**TASK ITEM**:
Please reproduce the listing in its entirety, exactly as written, but without images.

**GIVEN INFORMATION**:
**********

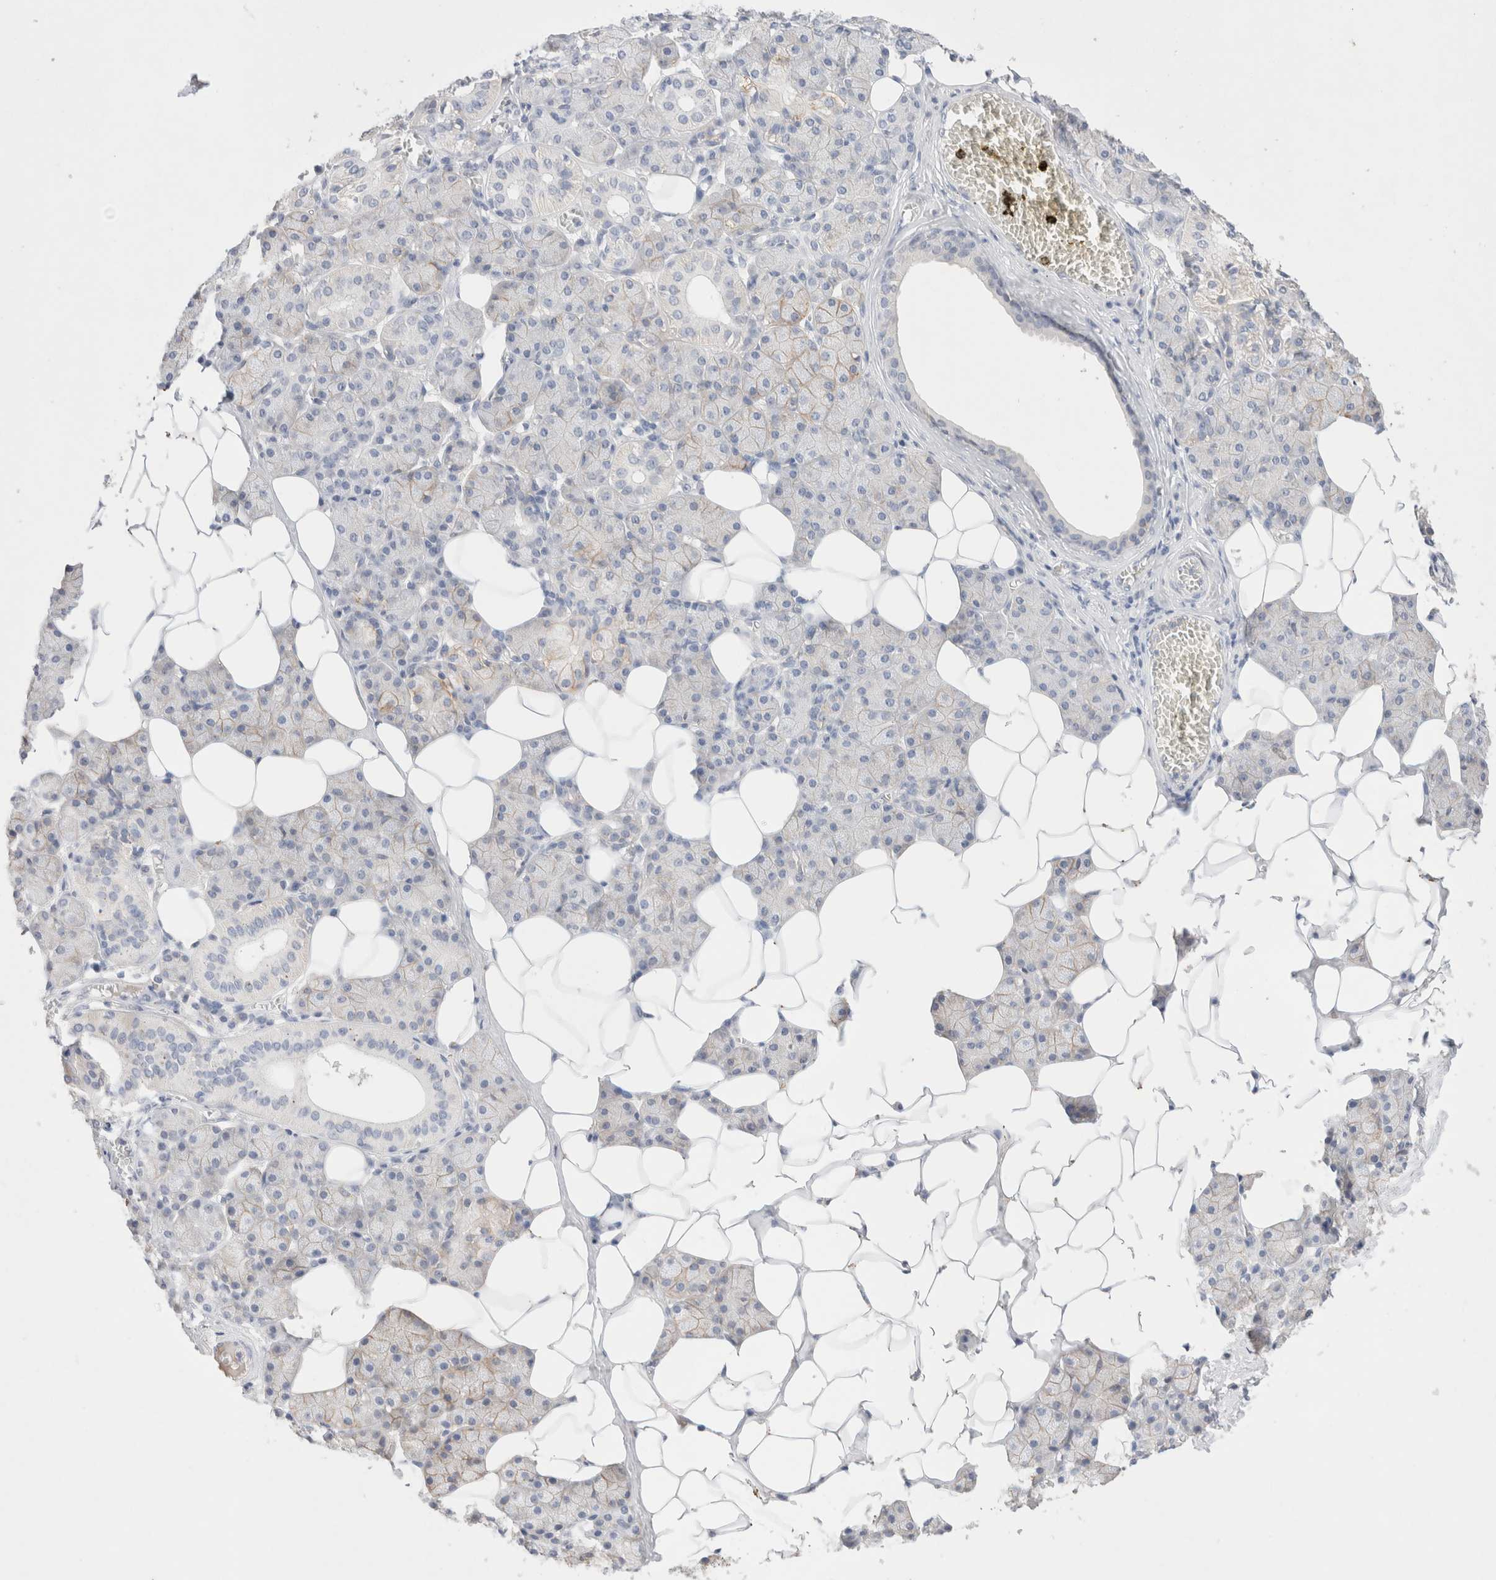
{"staining": {"intensity": "weak", "quantity": "<25%", "location": "cytoplasmic/membranous"}, "tissue": "salivary gland", "cell_type": "Glandular cells", "image_type": "normal", "snomed": [{"axis": "morphology", "description": "Normal tissue, NOS"}, {"axis": "topography", "description": "Salivary gland"}], "caption": "This is an immunohistochemistry micrograph of unremarkable human salivary gland. There is no positivity in glandular cells.", "gene": "EPCAM", "patient": {"sex": "female", "age": 33}}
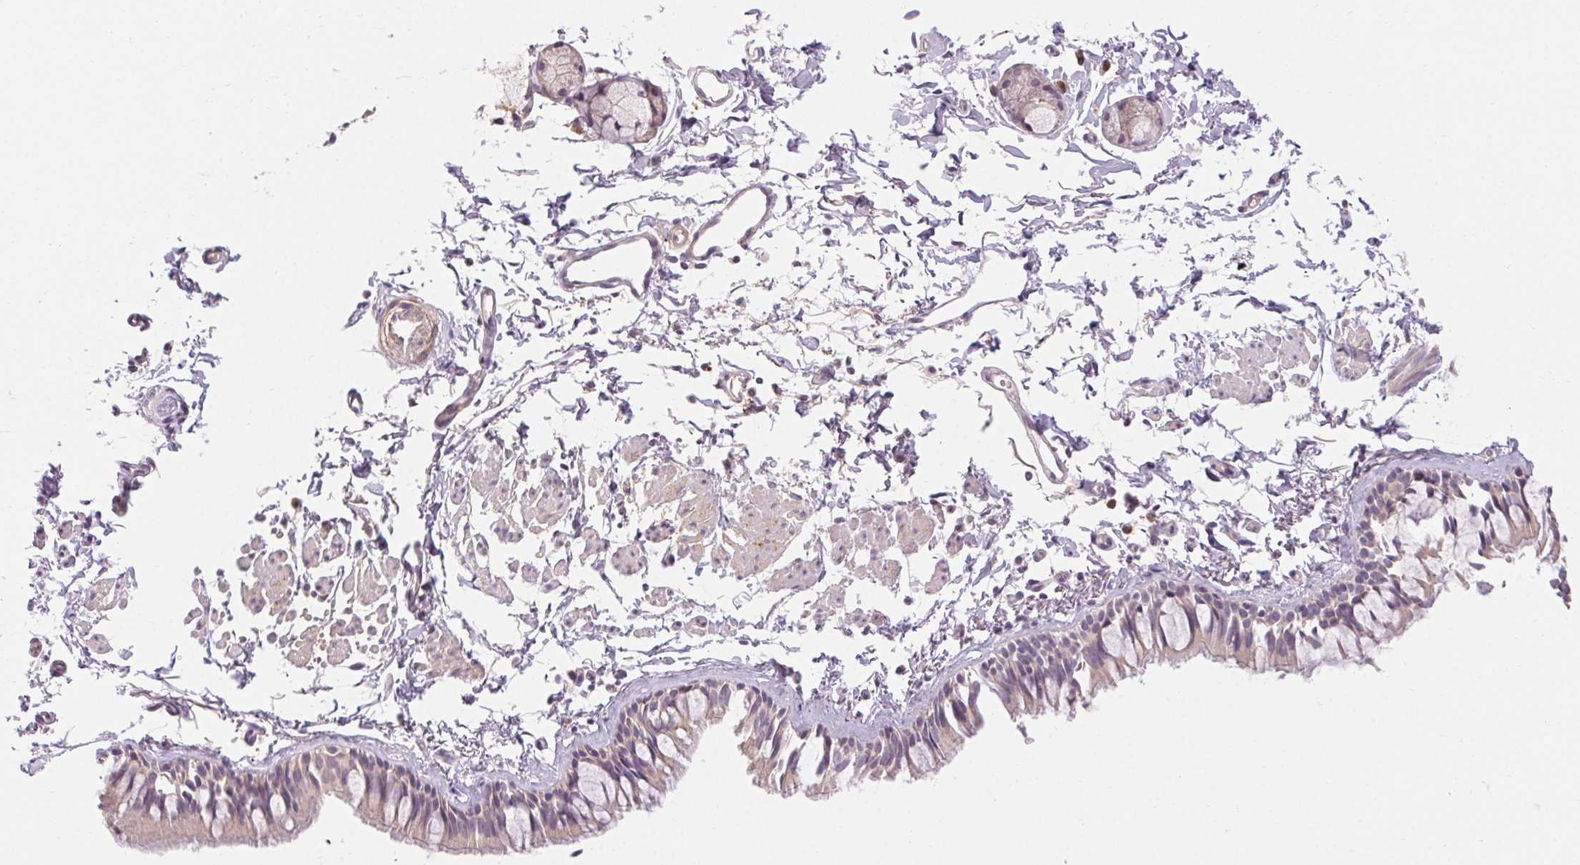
{"staining": {"intensity": "weak", "quantity": "25%-75%", "location": "cytoplasmic/membranous"}, "tissue": "bronchus", "cell_type": "Respiratory epithelial cells", "image_type": "normal", "snomed": [{"axis": "morphology", "description": "Normal tissue, NOS"}, {"axis": "topography", "description": "Bronchus"}], "caption": "Protein staining reveals weak cytoplasmic/membranous expression in approximately 25%-75% of respiratory epithelial cells in unremarkable bronchus.", "gene": "TMEM52B", "patient": {"sex": "female", "age": 59}}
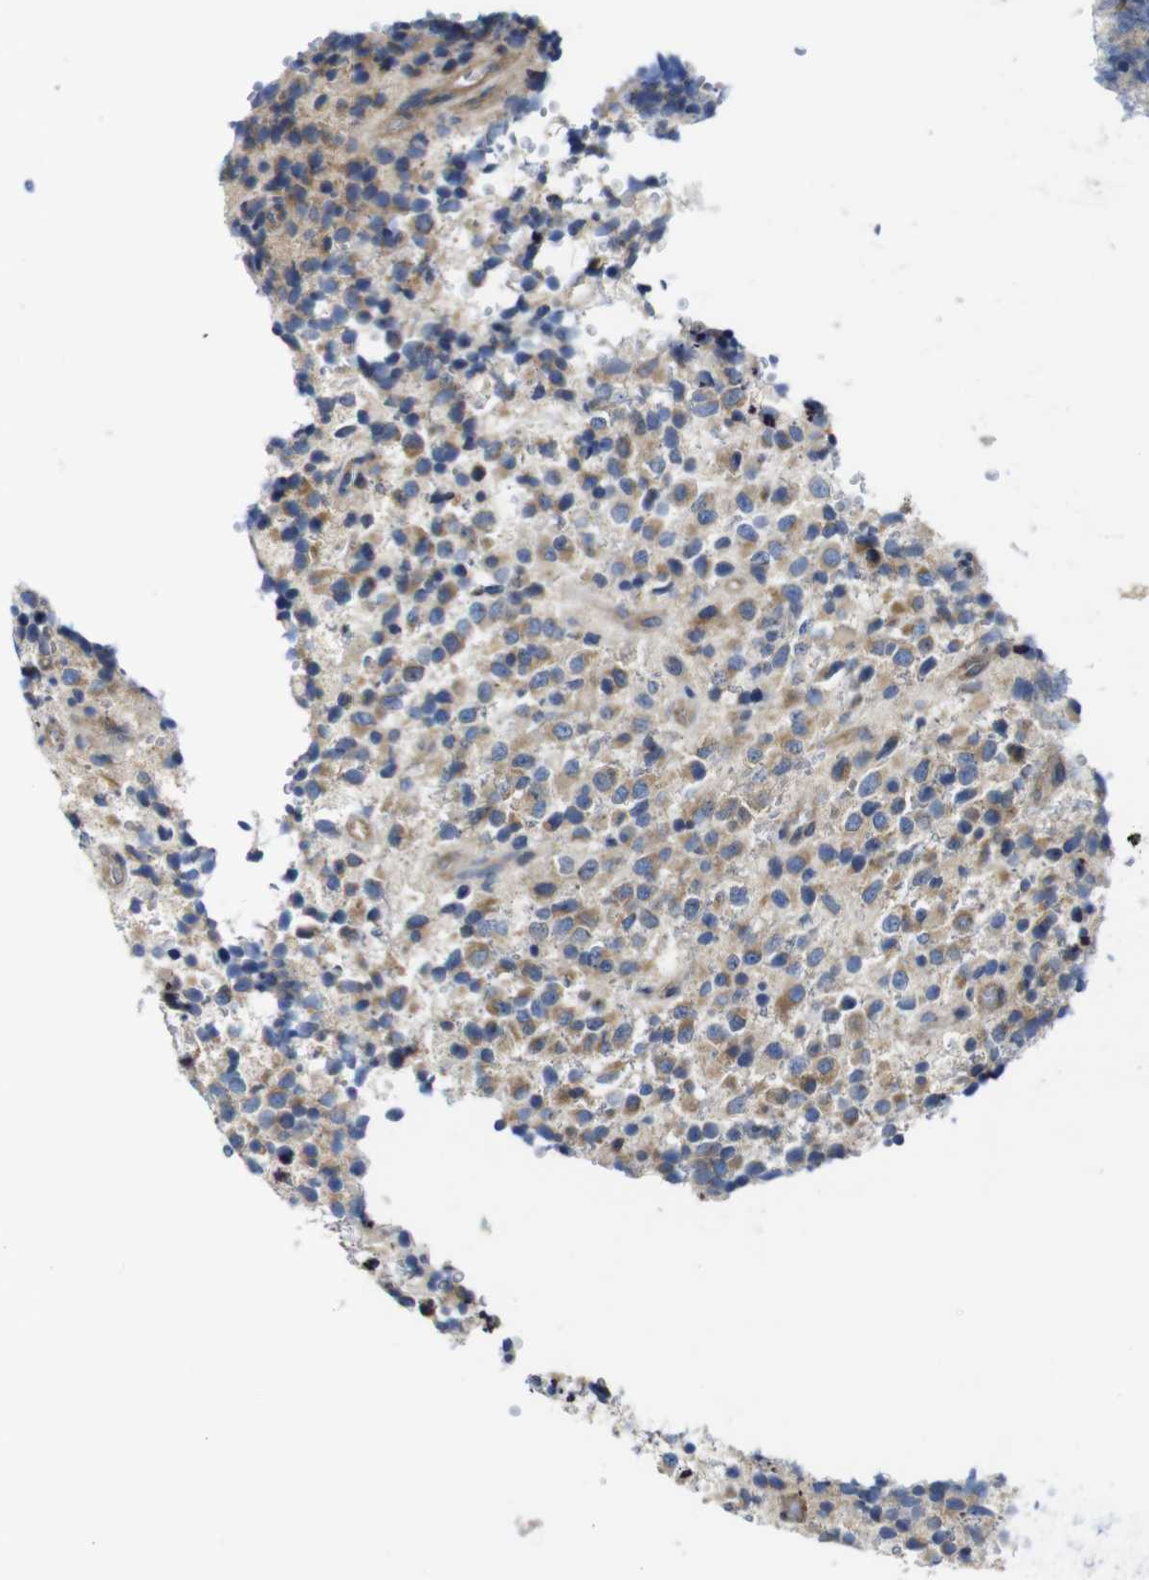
{"staining": {"intensity": "weak", "quantity": ">75%", "location": "cytoplasmic/membranous"}, "tissue": "glioma", "cell_type": "Tumor cells", "image_type": "cancer", "snomed": [{"axis": "morphology", "description": "Glioma, malignant, High grade"}, {"axis": "topography", "description": "pancreas cauda"}], "caption": "High-grade glioma (malignant) was stained to show a protein in brown. There is low levels of weak cytoplasmic/membranous positivity in about >75% of tumor cells. (IHC, brightfield microscopy, high magnification).", "gene": "DDRGK1", "patient": {"sex": "male", "age": 60}}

**********

**OUTPUT OF THE TASK**:
{"staining": {"intensity": "weak", "quantity": "<25%", "location": "cytoplasmic/membranous"}, "tissue": "salivary gland", "cell_type": "Glandular cells", "image_type": "normal", "snomed": [{"axis": "morphology", "description": "Normal tissue, NOS"}, {"axis": "topography", "description": "Salivary gland"}], "caption": "This is an immunohistochemistry micrograph of unremarkable human salivary gland. There is no positivity in glandular cells.", "gene": "EPCAM", "patient": {"sex": "female", "age": 33}}
{"staining": {"intensity": "weak", "quantity": "25%-75%", "location": "cytoplasmic/membranous"}, "tissue": "bronchus", "cell_type": "Respiratory epithelial cells", "image_type": "normal", "snomed": [{"axis": "morphology", "description": "Normal tissue, NOS"}, {"axis": "topography", "description": "Bronchus"}], "caption": "Protein staining reveals weak cytoplasmic/membranous expression in approximately 25%-75% of respiratory epithelial cells in unremarkable bronchus.", "gene": "TMEM52B", "patient": {"sex": "female", "age": 59}}
{"staining": {"intensity": "weak", "quantity": ">75%", "location": "cytoplasmic/membranous"}, "tissue": "glioma", "cell_type": "Tumor cells", "image_type": "cancer", "snomed": [{"axis": "morphology", "description": "Glioma, malignant, High grade"}, {"axis": "topography", "description": "pancreas cauda"}], "caption": "High-grade glioma (malignant) was stained to show a protein in brown. There is low levels of weak cytoplasmic/membranous positivity in about >75% of tumor cells. (IHC, brightfield microscopy, high magnification).", "gene": "DDRGK1", "patient": {"sex": "male", "age": 60}}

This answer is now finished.